(Sets of scene photos with intrinsics)
*** Block opens ***
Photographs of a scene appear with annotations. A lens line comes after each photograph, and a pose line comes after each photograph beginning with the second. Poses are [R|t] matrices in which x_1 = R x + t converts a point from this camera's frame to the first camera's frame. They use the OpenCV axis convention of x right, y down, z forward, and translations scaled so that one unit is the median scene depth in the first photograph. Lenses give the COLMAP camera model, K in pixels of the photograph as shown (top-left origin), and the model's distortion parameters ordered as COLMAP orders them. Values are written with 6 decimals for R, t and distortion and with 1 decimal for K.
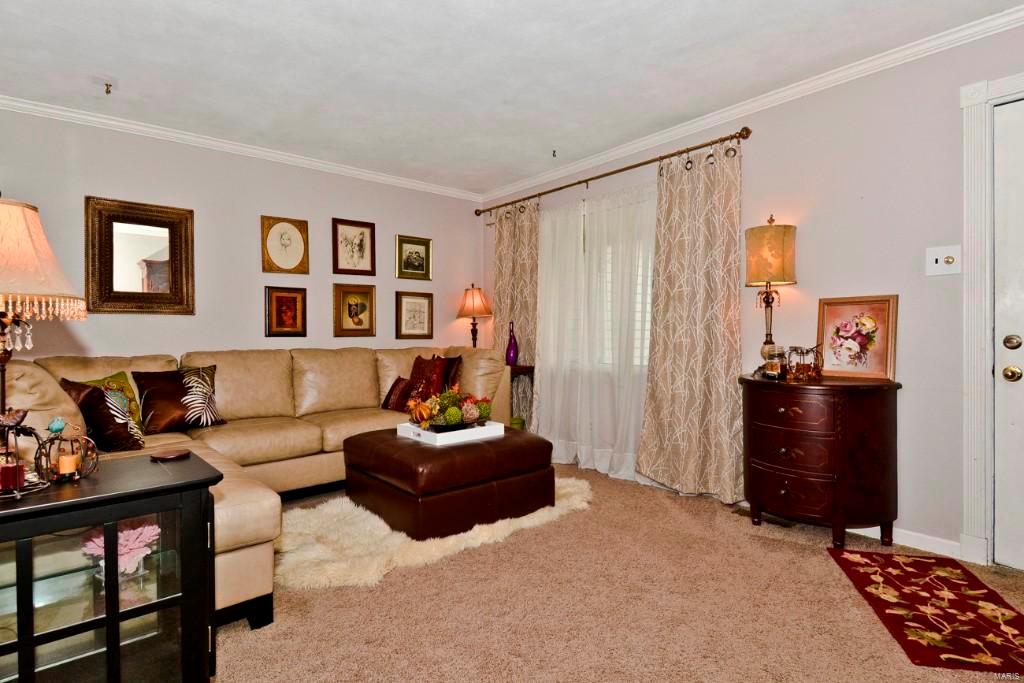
lens RADIAL K [[534.7, 0, 521.7], [0, 534.7, 339.2], [0, 0, 1]] dist [0.003008, -0.007108]
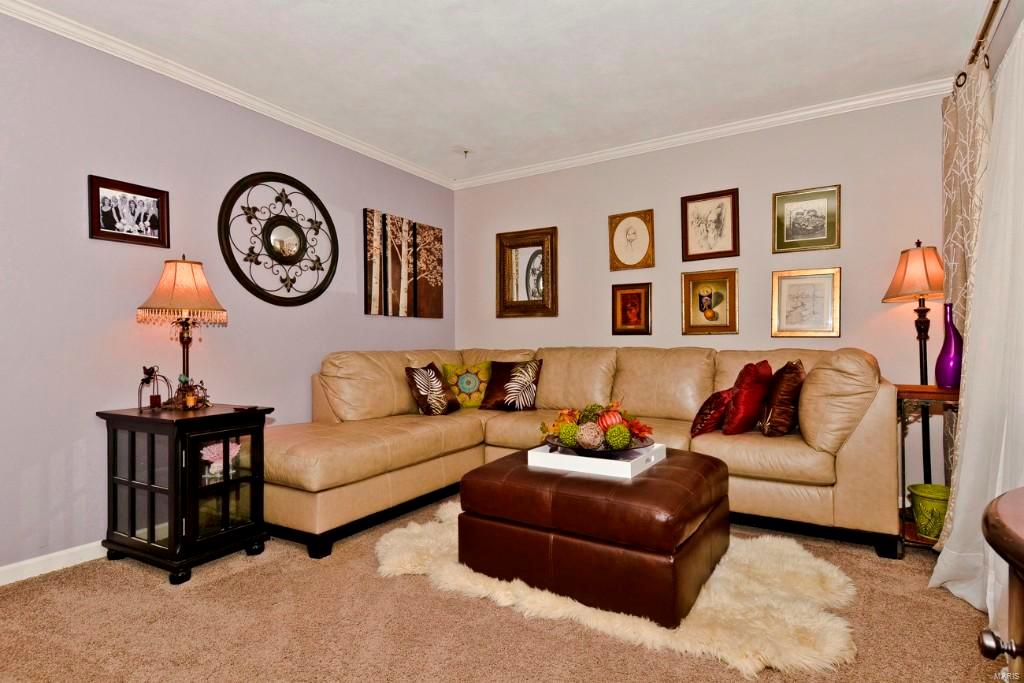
lens RADIAL K [[534.7, 0, 517.1], [0, 534.7, 342.3], [0, 0, 1]] dist [0.003008, -0.007108]
pose [[0.261685, 0.003655, -0.965147, 0.426491], [-0.007563, 0.999970, 0.001736, 0.008697], [0.965124, 0.006845, 0.261704, 0.533798]]
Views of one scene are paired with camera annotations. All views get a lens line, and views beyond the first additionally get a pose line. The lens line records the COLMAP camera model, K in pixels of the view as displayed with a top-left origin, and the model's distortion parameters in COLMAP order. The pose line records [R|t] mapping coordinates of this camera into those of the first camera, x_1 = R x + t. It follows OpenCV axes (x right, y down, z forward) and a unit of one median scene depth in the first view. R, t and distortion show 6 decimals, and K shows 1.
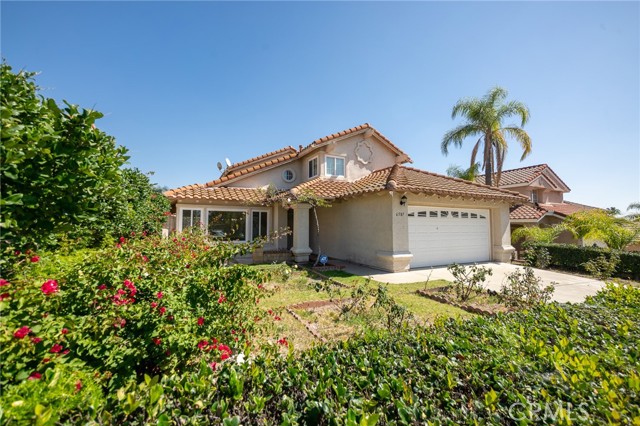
lens RADIAL K [[242.1, 0, 321.4], [0, 242.1, 212.1], [0, 0, 1]] dist [-0.019465, 0.024441]
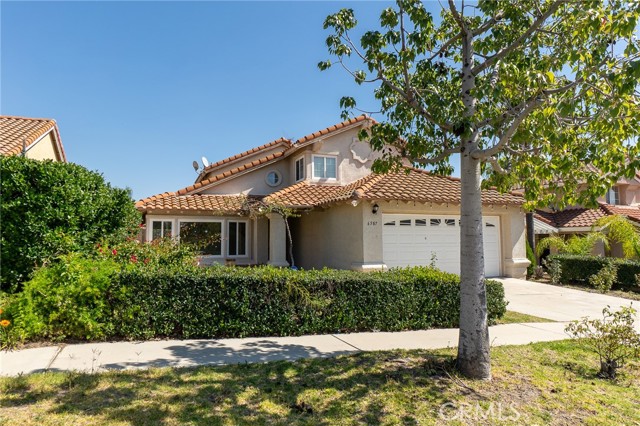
lens RADIAL K [[362.1, 0, 320.0], [0, 362.1, 213.0], [0, 0, 1]] dist [0.003659, 0.000360]
pose [[0.996209, -0.015220, -0.085646, 0.162922], [0.013572, 0.999712, -0.019785, -0.004231], [0.085922, 0.018548, 0.996129, -0.294172]]
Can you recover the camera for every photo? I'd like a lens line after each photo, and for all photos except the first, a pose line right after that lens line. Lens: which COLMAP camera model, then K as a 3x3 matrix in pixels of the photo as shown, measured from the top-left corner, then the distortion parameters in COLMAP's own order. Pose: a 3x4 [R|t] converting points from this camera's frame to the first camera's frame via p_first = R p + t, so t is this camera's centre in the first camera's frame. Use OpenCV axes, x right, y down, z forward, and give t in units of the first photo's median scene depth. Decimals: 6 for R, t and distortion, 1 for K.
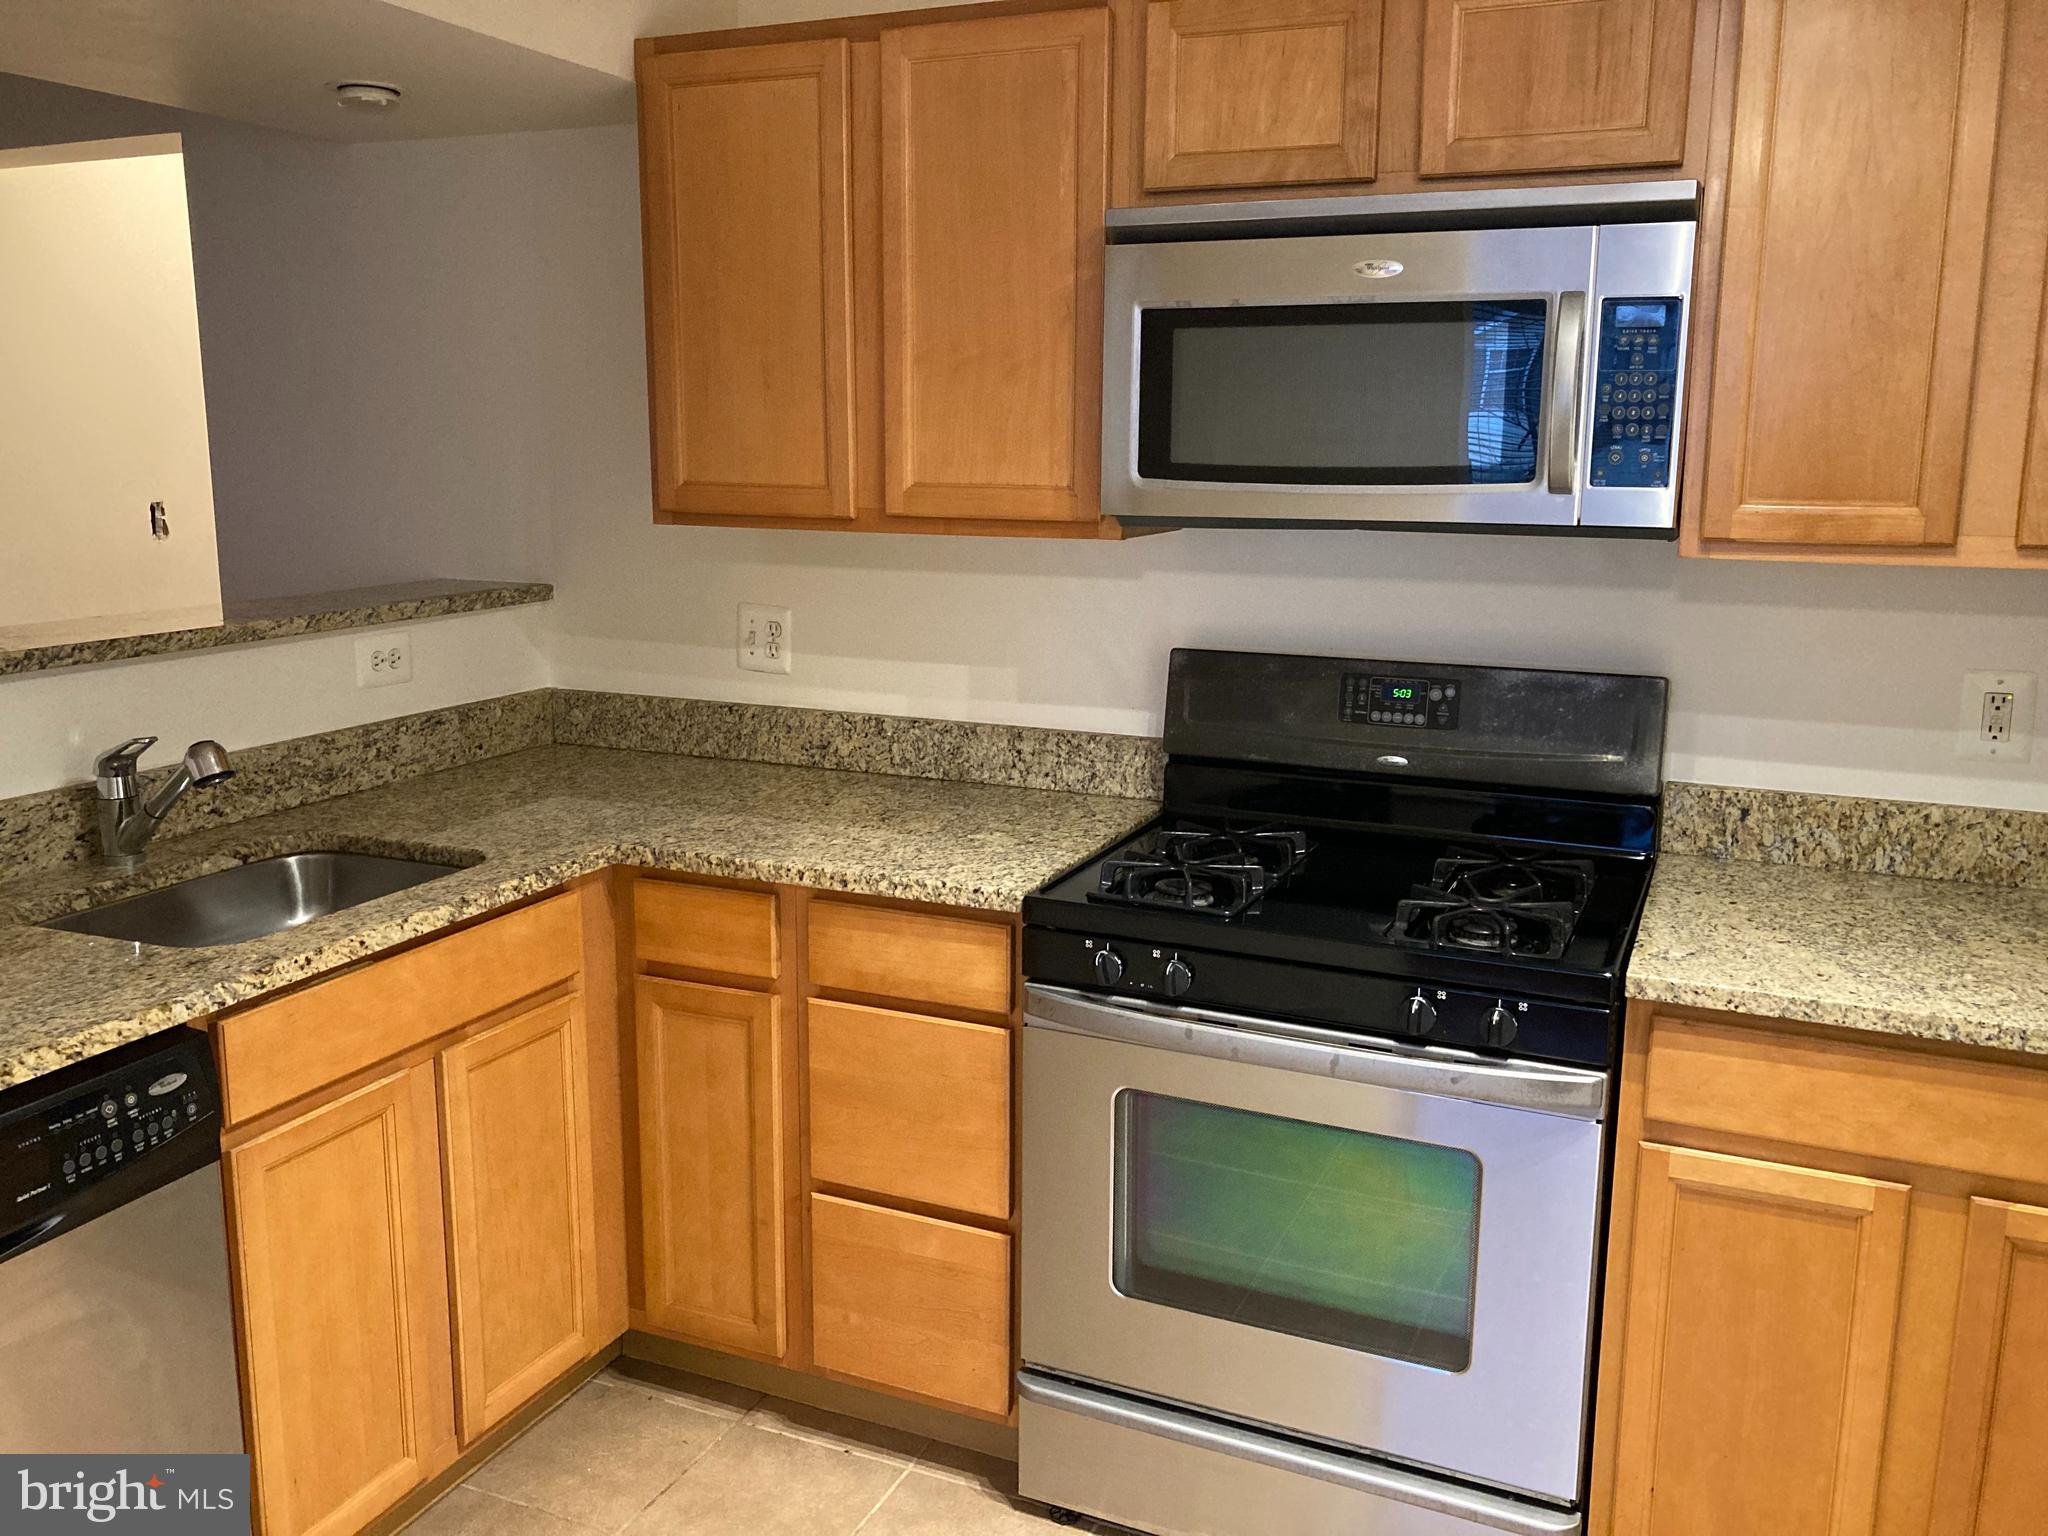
lens RADIAL K [[1642.5, 0, 1022.5], [0, 1642.5, 753.7], [0, 0, 1]] dist [0.036018, -0.013280]
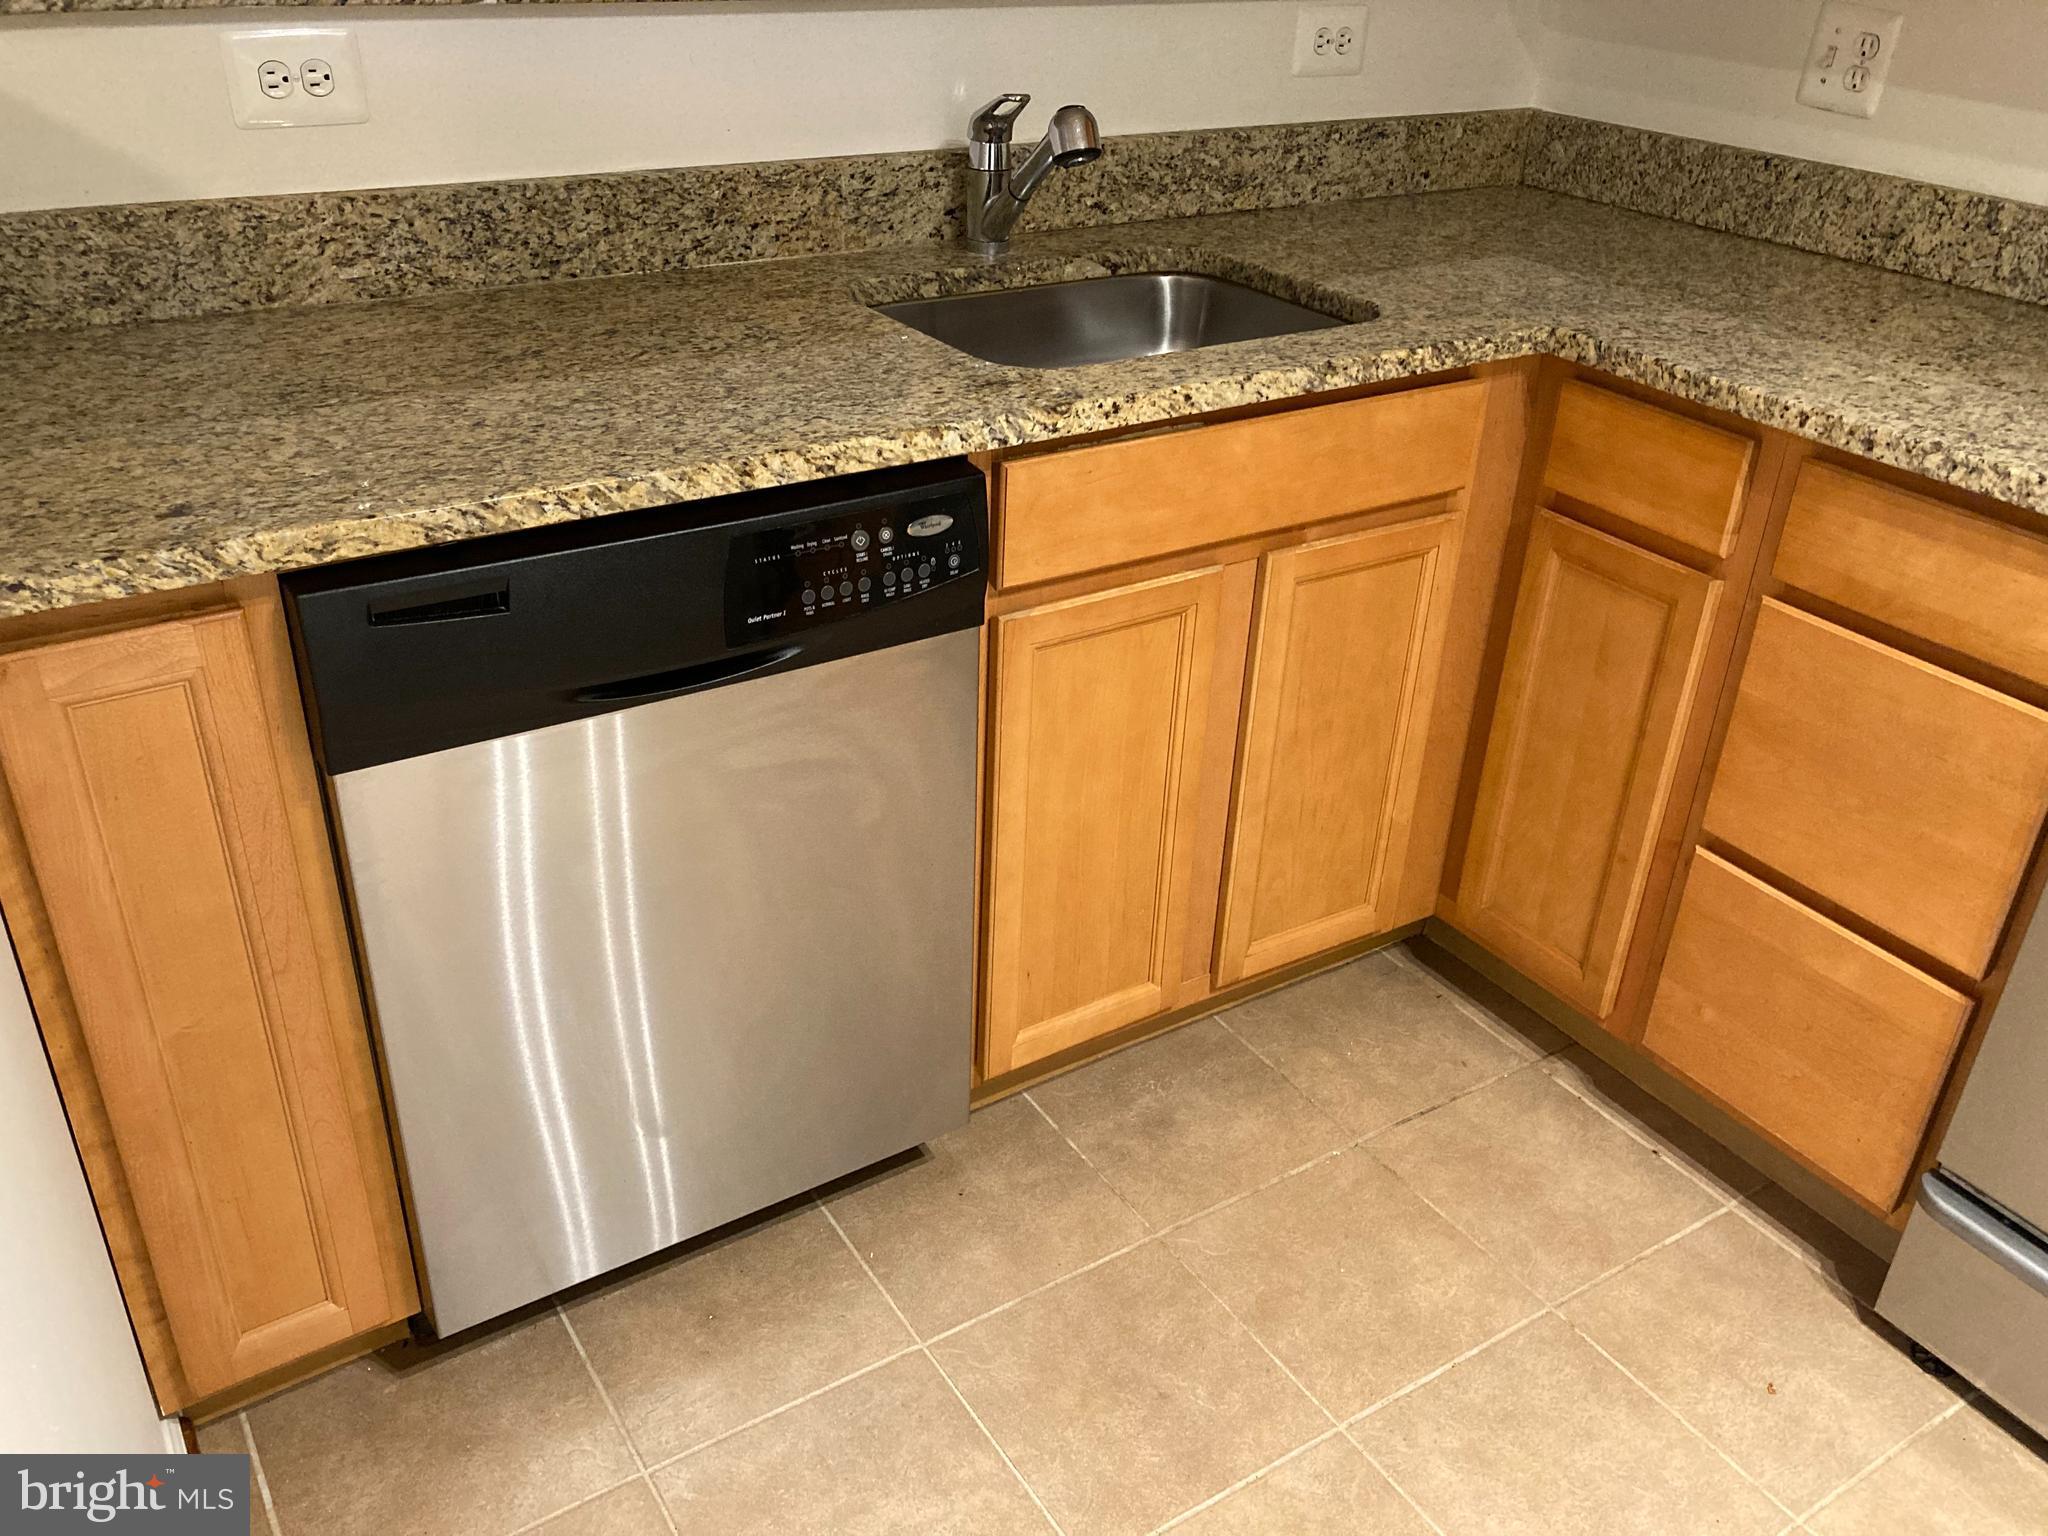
lens RADIAL K [[1677.2, 0, 1020.2], [0, 1677.2, 756.4], [0, 0, 1]] dist [0.039100, -0.068746]
pose [[0.832572, 0.291343, -0.471109, -0.037426], [-0.135631, 0.931839, 0.336572, 0.014028], [0.537056, -0.216323, 0.815338, 0.235592]]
*** Block closes ***
Turn every line of the records above into a JSON list of strings, one string per line. Leave out blank lines and the picture lines.

[
  "Photographs of a scene appear with annotations. A lens line comes after each photograph, and a pose line comes after each photograph beginning with the second. Poses are [R|t] matrices in which x_1 = R x + t converts a point from this camera's frame to the first camera's frame. They use the OpenCV axis convention of x right, y down, z forward, and translations scaled so that one unit is the median scene depth in the first photograph. Lenses give the COLMAP camera model, K in pixels of the photograph as shown (top-left origin), and the model's distortion parameters ordered as COLMAP orders them. Values are written with 6 decimals for R, t and distortion and with 1 decimal for K.",
  "lens RADIAL K [[534.7, 0, 521.7], [0, 534.7, 339.2], [0, 0, 1]] dist [0.003008, -0.007108]",
  "lens RADIAL K [[534.7, 0, 517.1], [0, 534.7, 342.3], [0, 0, 1]] dist [0.003008, -0.007108]",
  "pose [[0.261685, 0.003655, -0.965147, 0.426491], [-0.007563, 0.999970, 0.001736, 0.008697], [0.965124, 0.006845, 0.261704, 0.533798]]",
  "Views of one scene are paired with camera annotations. All views get a lens line, and views beyond the first additionally get a pose line. The lens line records the COLMAP camera model, K in pixels of the view as displayed with a top-left origin, and the model's distortion parameters in COLMAP order. The pose line records [R|t] mapping coordinates of this camera into those of the first camera, x_1 = R x + t. It follows OpenCV axes (x right, y down, z forward) and a unit of one median scene depth in the first view. R, t and distortion show 6 decimals, and K shows 1.",
  "lens RADIAL K [[242.1, 0, 321.4], [0, 242.1, 212.1], [0, 0, 1]] dist [-0.019465, 0.024441]",
  "lens RADIAL K [[362.1, 0, 320.0], [0, 362.1, 213.0], [0, 0, 1]] dist [0.003659, 0.000360]",
  "pose [[0.996209, -0.015220, -0.085646, 0.162922], [0.013572, 0.999712, -0.019785, -0.004231], [0.085922, 0.018548, 0.996129, -0.294172]]",
  "Can you recover the camera for every photo? I'd like a lens line after each photo, and for all photos except the first, a pose line right after that lens line. Lens: which COLMAP camera model, then K as a 3x3 matrix in pixels of the photo as shown, measured from the top-left corner, then the distortion parameters in COLMAP's own order. Pose: a 3x4 [R|t] converting points from this camera's frame to the first camera's frame via p_first = R p + t, so t is this camera's centre in the first camera's frame. Use OpenCV axes, x right, y down, z forward, and give t in units of the first photo's median scene depth. Decimals: 6 for R, t and distortion, 1 for K.",
  "lens RADIAL K [[1642.5, 0, 1022.5], [0, 1642.5, 753.7], [0, 0, 1]] dist [0.036018, -0.013280]",
  "lens RADIAL K [[1677.2, 0, 1020.2], [0, 1677.2, 756.4], [0, 0, 1]] dist [0.039100, -0.068746]",
  "pose [[0.832572, 0.291343, -0.471109, -0.037426], [-0.135631, 0.931839, 0.336572, 0.014028], [0.537056, -0.216323, 0.815338, 0.235592]]"
]